I close today by circling back to my parents, the one who worried about me talking too long and the other who encouraged me, well, not only to not mess up but also to recognize opportunities. These loving, supportive, high-standard parents who knew poverty and the loss of family in both war and peace, whose lives were often more difficult than I can imagine, figured out that sending their children to college was the most important way for them to ensure that our lives would be better than theirs and to give us both a cornerstone on which to build our lives and a buffer as we encountered the challenges of life. They grounded us in the gifts of love, faith, support, and stability, and then they packed us up and sent us off to college. They sacrificed and they prioritized and, as part of the Truman Commission generation, they never wavered in their belief that college was the path to the best life for their children. And while they surely hoped we would become gainfully employed, and not once offered to let us return home if things didn’t work out, they never framed the opportunity of college in that way—it was about the experience of learning, the opportunity to grow and be exposed to great and diverse minds, it was about college as preparation for life, and college as a place that would give us a direct connection to a larger world. Their dreams certainly have undergirded my choices and opportunities and brought me to this moment today. And that personal link also means that my own history is deeply tied to the history of higher education in this country and also deeply tied to the purpose and mission of Texas Lutheran University.
And so, my hope today for TLU and for all of us is that the power and purpose of college is never forgotten, that the bold inspiration of a community focused on faith and learning never waivers, and that whatever challenges we may face, we will always know what it is we must do and believe that what we do will serve to help generations of students find the path to the best life, leading, giving, and serving in a world that so desperately needs them.

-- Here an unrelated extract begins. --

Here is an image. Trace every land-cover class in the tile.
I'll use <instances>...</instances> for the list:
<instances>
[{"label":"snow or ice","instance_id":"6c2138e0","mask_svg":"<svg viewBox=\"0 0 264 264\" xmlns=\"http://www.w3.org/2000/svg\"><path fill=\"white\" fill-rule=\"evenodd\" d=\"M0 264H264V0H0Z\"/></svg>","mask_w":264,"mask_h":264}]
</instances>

Jo Anne Creighton, former president of Mount Holyoke College, has observed that “we are in this life together on our fragile earth, united by a vast, rich, stunning legacy of science, arts, and letters, and by an awesome history of human struggle and achievement. Institutions of higher education are the primary vehicle through which that heritage is reflected upon, added to, and passed on to succeeding generations.” She also notes that those who lead institutions of higher education must always, to borrow a line from a Matthew Arnold sonnet, “see the institution steadily and see it whole.”
It is in this spirit that I gladly accept the opportunity to serve as TLU’s 16th president. I embrace the challenges and the miracles that will come, I promise to see the institution steadily and whole, and I vow to honor our history by living into our future.